Zimmer Biomet lowered its forecast for the impact of tariffs on the company this year, joining a chorus of medtech companies in doing so.
CFO Suketu Upadhyay told investors Thursday that the company now expects an approximately $40 million hit to operating profit this year. In May, the company reported an expected hit to the company in the range of $60 million to $80 million.
Zimmer’s reduced forecast takes into account mitigation efforts to minimize the impact on its businesses and lower tariff rates overall than previously expected. Upadhyay said that the forecast assumes China tariffs remain at current levels, adding that the environment remains fluid.
After setting expected tariff charges in first-quarter earnings calls — sometimes forecasting impacts of hundreds of millions of dollars — medtech companies have largely lowered their expectations on second-quarter calls. For example, Johnson & Johnson and Boston Scientific halved their forecasts, cutting the total impact by $200 million and $100 million, respectively.
Stryker, Zimmer’s orthopedics rival, had a more modest revision, reducing its expected charge to $175 million from $200 million.
The lower tariff forecast was one factor that led Zimmer to increase its guidance for adjusted earnings per share. The company now expects an adjusted EPS range of $8.10 to $8.30 for the year, up from a range of $7.90 to $8.10.
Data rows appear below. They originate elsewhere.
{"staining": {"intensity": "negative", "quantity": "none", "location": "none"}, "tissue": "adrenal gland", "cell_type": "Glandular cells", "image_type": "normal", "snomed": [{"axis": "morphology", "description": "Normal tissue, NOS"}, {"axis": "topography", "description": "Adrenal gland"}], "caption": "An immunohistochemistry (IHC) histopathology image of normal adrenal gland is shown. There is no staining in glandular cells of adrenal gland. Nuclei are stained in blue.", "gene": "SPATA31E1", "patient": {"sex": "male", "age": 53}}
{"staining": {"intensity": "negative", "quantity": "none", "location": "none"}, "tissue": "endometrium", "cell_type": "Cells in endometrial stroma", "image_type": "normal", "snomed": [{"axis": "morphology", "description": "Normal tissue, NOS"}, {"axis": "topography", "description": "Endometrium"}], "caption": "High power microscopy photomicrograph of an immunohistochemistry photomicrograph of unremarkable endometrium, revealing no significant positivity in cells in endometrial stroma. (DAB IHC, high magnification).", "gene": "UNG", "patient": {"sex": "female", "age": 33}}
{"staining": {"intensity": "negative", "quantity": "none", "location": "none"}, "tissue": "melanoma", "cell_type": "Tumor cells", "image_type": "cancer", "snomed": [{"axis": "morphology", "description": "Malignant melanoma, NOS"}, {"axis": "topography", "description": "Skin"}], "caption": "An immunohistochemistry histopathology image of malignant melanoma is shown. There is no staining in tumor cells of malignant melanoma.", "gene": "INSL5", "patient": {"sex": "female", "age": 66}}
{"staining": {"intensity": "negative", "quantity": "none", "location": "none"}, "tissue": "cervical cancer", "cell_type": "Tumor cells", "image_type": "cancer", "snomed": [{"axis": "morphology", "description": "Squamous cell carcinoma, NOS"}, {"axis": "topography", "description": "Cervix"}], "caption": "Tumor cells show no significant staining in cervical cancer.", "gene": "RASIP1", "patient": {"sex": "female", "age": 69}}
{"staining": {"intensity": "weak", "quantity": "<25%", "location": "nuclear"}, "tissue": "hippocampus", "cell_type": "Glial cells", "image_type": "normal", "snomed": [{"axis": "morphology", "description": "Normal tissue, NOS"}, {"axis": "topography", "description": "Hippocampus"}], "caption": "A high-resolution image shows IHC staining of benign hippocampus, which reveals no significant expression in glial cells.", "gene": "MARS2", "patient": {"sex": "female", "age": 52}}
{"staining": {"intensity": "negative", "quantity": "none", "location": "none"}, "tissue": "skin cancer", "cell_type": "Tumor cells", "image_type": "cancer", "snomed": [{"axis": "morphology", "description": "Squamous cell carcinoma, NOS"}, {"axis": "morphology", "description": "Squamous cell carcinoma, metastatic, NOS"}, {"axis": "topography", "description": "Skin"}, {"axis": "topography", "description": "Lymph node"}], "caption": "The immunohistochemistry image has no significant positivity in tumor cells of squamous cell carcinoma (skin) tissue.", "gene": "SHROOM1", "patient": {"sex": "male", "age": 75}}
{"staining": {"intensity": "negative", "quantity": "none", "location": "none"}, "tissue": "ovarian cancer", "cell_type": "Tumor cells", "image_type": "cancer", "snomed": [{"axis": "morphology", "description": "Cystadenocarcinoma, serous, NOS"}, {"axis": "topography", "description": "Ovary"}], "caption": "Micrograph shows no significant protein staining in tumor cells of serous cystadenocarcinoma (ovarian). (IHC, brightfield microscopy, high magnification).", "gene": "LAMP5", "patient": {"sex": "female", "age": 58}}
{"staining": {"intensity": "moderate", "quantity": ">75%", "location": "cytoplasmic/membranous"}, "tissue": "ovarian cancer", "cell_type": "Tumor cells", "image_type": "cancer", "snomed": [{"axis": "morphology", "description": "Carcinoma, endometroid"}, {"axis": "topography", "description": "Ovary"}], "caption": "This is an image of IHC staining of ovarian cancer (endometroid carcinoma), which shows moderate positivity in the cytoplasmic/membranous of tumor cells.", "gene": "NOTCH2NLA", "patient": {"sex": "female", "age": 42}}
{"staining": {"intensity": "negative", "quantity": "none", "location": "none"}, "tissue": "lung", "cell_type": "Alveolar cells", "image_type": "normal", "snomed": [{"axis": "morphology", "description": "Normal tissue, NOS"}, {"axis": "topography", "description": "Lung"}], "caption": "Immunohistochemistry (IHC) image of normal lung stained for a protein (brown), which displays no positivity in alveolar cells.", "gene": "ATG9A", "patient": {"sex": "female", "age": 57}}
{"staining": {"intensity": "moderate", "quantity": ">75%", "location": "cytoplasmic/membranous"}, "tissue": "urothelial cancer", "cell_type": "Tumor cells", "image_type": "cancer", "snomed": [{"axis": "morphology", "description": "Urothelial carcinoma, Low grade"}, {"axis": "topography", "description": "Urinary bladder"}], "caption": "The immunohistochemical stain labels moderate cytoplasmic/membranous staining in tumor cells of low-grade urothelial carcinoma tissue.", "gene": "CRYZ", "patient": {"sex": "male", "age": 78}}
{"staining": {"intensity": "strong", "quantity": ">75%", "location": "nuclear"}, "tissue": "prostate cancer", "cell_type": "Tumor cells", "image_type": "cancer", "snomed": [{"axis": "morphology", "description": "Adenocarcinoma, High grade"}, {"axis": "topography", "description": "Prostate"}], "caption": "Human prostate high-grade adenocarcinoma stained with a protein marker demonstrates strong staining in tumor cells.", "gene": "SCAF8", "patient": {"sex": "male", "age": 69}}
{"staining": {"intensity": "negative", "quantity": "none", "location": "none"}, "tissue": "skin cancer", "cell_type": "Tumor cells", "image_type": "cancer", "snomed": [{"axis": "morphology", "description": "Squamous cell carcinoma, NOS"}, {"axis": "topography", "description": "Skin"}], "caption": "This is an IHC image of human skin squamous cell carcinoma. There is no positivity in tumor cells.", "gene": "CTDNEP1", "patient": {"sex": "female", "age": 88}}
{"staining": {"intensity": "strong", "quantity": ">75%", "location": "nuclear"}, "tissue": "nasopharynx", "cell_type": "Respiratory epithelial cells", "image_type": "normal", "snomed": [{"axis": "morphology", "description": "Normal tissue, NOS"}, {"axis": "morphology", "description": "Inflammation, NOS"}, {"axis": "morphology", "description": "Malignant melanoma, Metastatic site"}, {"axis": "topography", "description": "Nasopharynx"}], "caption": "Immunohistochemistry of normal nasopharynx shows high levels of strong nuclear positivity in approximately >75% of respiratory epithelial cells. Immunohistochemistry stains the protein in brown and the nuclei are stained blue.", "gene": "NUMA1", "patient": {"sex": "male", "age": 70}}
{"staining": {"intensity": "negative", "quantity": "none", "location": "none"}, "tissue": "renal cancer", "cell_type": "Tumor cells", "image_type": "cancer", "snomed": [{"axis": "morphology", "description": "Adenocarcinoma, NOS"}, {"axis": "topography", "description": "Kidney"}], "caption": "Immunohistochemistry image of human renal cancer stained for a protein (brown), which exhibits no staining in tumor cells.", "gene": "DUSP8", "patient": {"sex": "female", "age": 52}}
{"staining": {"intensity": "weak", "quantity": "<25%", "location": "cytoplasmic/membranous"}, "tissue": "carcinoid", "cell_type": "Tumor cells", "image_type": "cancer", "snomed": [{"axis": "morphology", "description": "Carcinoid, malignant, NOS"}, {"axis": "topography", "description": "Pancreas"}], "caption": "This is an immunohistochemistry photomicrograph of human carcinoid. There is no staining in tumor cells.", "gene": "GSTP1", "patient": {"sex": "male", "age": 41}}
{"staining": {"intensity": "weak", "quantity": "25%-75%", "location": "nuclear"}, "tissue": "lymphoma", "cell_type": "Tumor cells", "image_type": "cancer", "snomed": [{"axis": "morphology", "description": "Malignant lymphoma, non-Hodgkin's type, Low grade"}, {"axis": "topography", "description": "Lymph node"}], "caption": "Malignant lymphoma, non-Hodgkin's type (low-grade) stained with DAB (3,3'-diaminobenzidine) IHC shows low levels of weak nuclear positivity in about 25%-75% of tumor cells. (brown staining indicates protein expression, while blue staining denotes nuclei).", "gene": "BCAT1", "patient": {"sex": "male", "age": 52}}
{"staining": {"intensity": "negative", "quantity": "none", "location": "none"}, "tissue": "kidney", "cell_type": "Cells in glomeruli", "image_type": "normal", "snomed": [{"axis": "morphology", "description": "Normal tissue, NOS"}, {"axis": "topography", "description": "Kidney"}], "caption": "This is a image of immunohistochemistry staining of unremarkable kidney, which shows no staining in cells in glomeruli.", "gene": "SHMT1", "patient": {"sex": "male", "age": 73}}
Zimmer also narrowed its revenue guidance to a range of 6.7% to 7.7%, compared with a range of 5.7% to 8.2%.
Rebound for knee, hip procedures
Zimmer’s knee segment had a modest rebound in the second quarter. After growing year over year by 0.6% in the first quarter, the segment grew by just over 3% in the second, bringing in $826 million. The segment grew at a faster clip internationally (4.8%) than in the U.S. (1.7%).
However, when questioned about Zimmer’s market position in knee procedures, CEO Ivan Tornos was encouraged by the acceleration in the U.S. The CEO said the knee business grew by 150 basis points quarter over quarter, and July had a stronger growth rate.
“Things are going in the right direction — encouraged by, not satisfied,” Tornos said. “[We] want to get back to the days where we're taking share each and every quarter. We do believe there's a pathway there.”
Tornos said the pathway includes new product introductions and new technology — like autonomous robotics that the company would acquire through its proposed acquisition of Monogram Technologies — as well as investments in products like smart implants.
The company’s hip segment rebounded from sub-1% growth as well. In the second quarter, the unit grew year over year by 5.8% to $536.1 million, compared with a year-over-year growth rate of 0.9% in the first quarter.